TEXT SEGMENT —
This exhibition is organized by the Solomon R. Guggenheim Foundation, New York, in cooperation with the Städtische Galerie im Lenbachhaus und Kunstbau, Munich, and the Centre Pompidou, Paris.

Generous support is provided by a grant from the National Endowment for the Arts. This exhibition is supported by an indemnity from the Federal Council on the Arts and the Humanities.

The Guggenheim Museum gratefully acknowledges the Leadership Committee for Kandinsky.

The exhibition was shown earlier this year at the Städtische Galerie im Lenbachhaus und Kunstbau, Munich and the Musée national d’art moderne, Centre Pompidou, Paris before its presentation at the Solomon R. Guggenheim Museum, New York.

The unprecedented collaborative efforts of the Guggenheim, Pompidou, and Lenbachhaus have allowed this exhibition to include examples from Kandinsky’s Improvisations, Impressions, and Compositions series, and to demonstrate the artist’s formal and conceptual contributions to the course of abstraction in the 20th-century. Kandinsky will feature works that have rarely traveled, such as the Lenbachhaus’s early masterpiece Colorful Life (Motley Life) (Das bunte Leben, 1907), and the Guggenheim Museum’s Light Picture (Helles Bild, December 1913)—a seminal work among the first of Kandinsky’s truly abstract canvases that has not been exhibited in the museum’s own galleries since the 1970s—offering new contexts and comparisons for all the works.

PROVIDED MATERIAL —
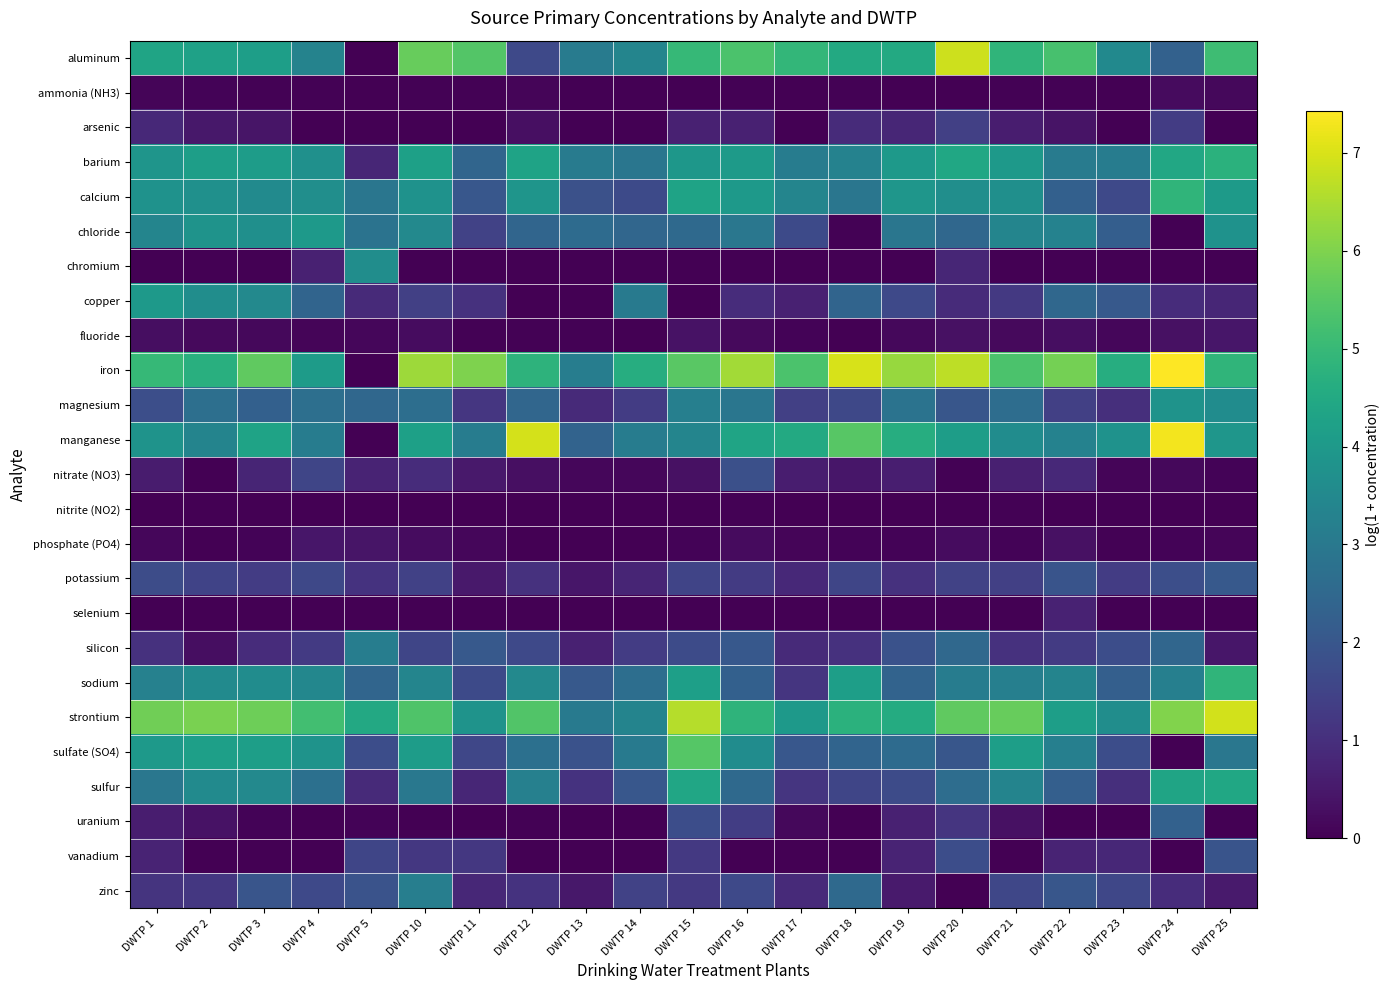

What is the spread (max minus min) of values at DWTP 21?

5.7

--

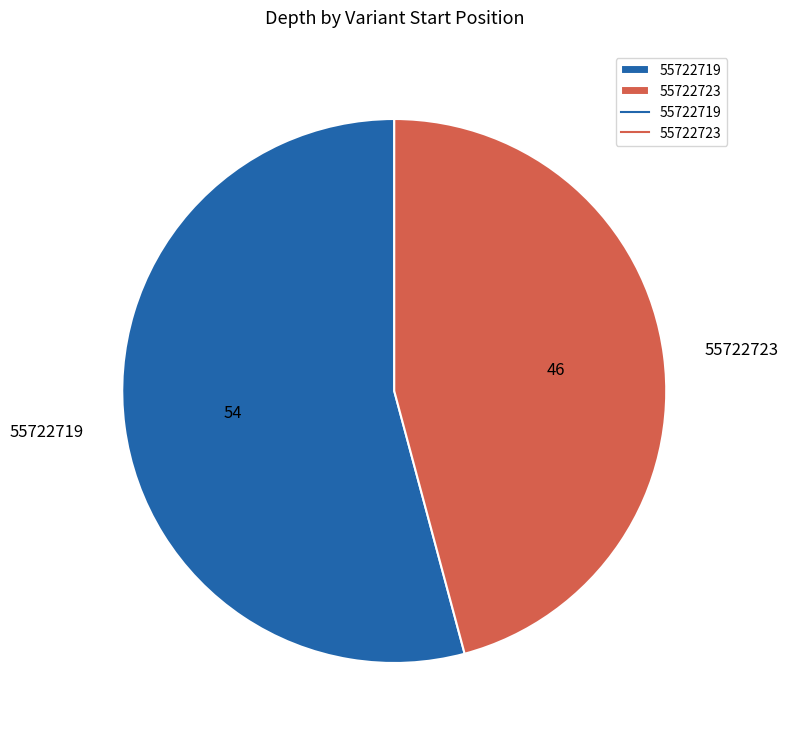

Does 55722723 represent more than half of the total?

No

---

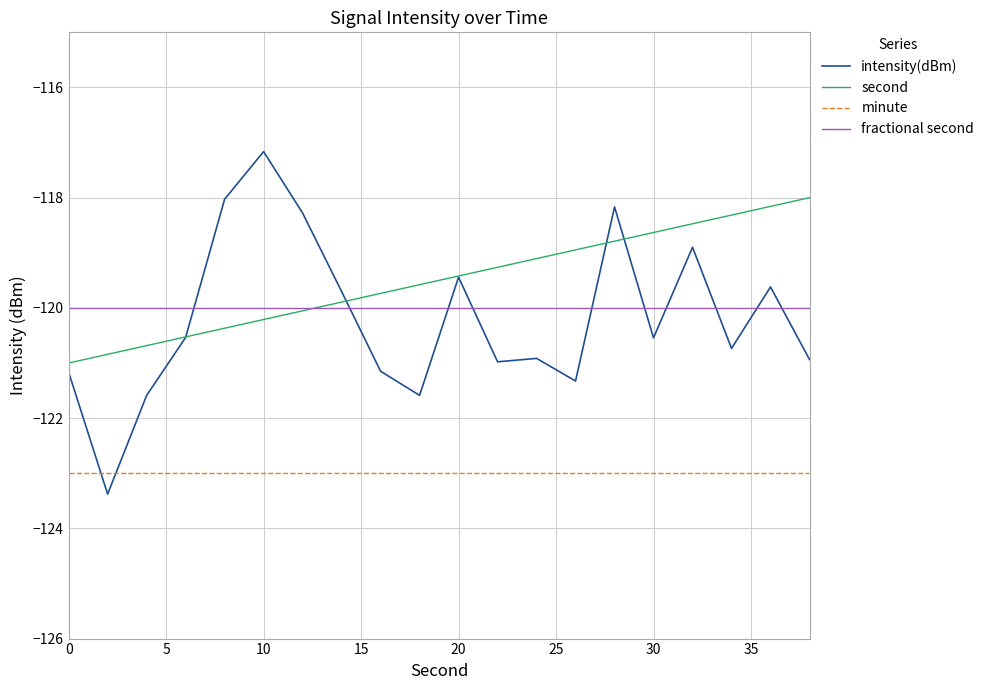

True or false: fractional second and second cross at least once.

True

REQUIREMENT 1 — Repeat the passage of the Kandinsky exhibition text starting at "The exhibition was" and ending at "Museum, New York.".
REQUIREMENT 2 — In the Kandinsky exhibition text, since when has Light Picture gone unexhibited in the Guggenheim Museum's own galleries?

YOUR RESPONSE 1 —
The exhibition was shown earlier this year at the Städtische Galerie im Lenbachhaus und Kunstbau, Munich and the Musée national d’art moderne, Centre Pompidou, Paris before its presentation at the Solomon R. Guggenheim Museum, New York.

YOUR RESPONSE 2 — Since the 1970s.